### Supplied data:
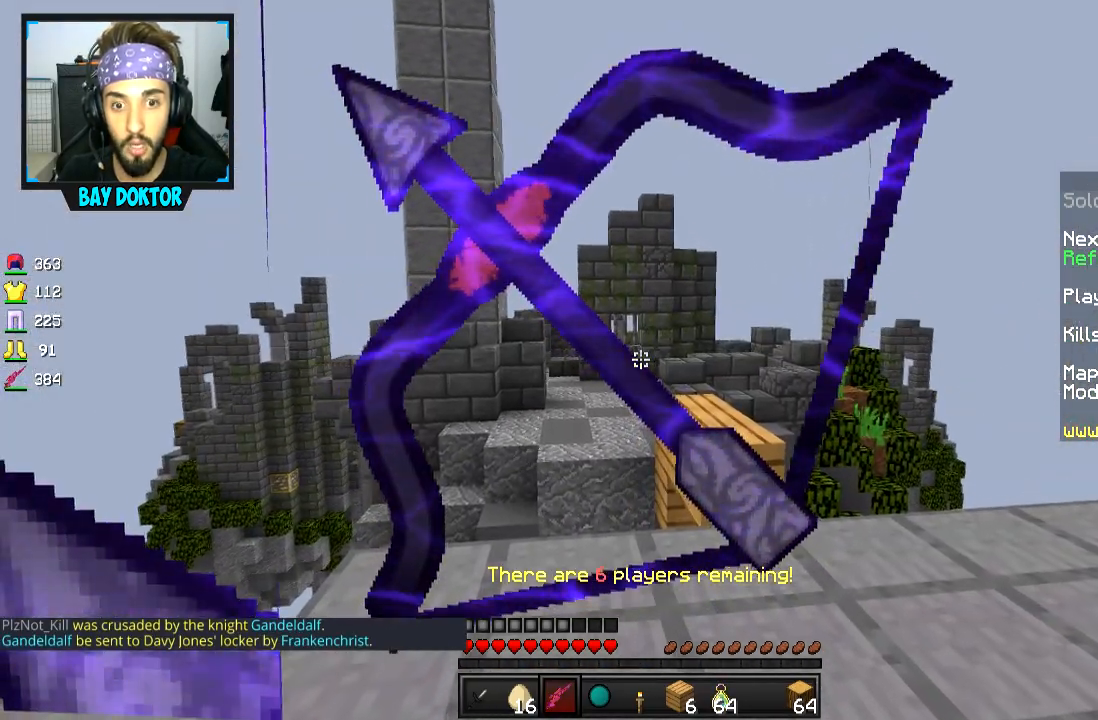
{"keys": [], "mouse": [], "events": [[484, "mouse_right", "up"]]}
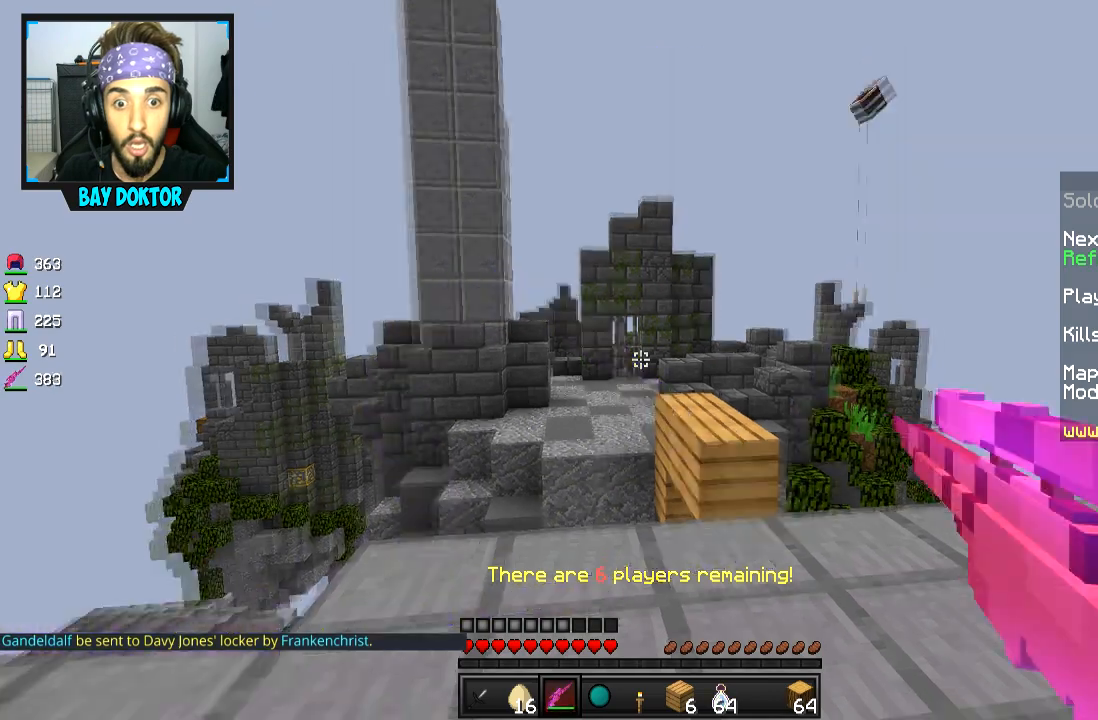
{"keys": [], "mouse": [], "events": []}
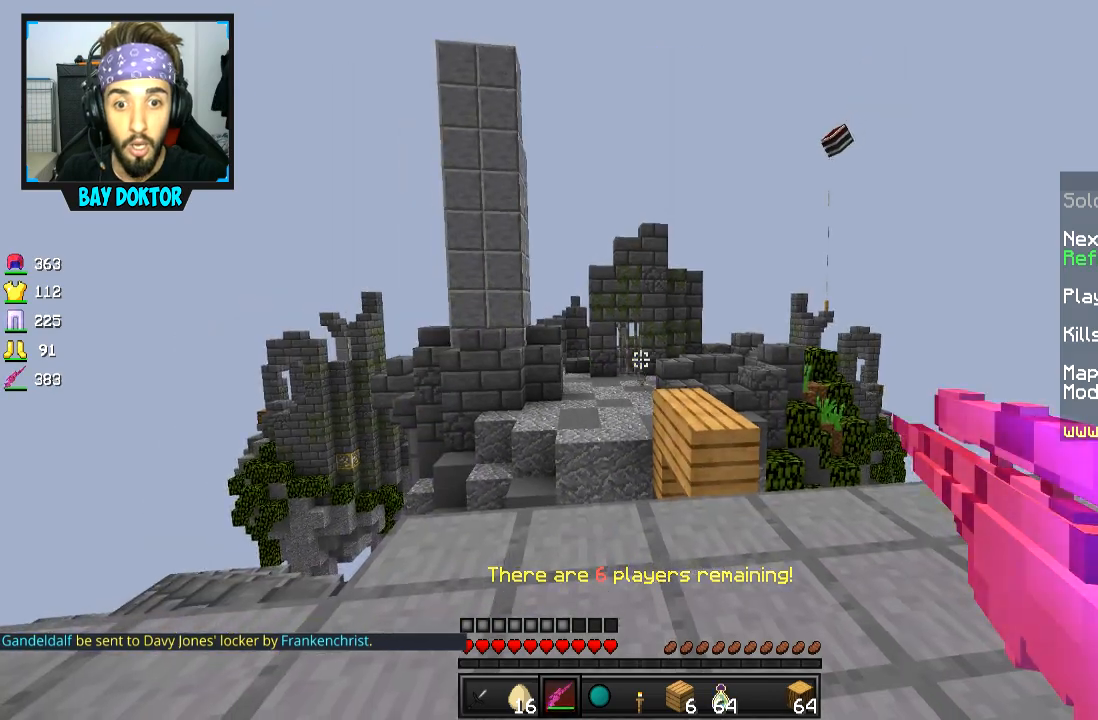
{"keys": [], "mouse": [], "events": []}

### Problem details:
Once the pictures are dropped, please print every remaining line of the material verbatim.

### Result below:
{"keys": [], "mouse": [], "events": [[484, "mouse_right", "up"]]}
{"keys": [], "mouse": [], "events": []}
{"keys": [], "mouse": [], "events": []}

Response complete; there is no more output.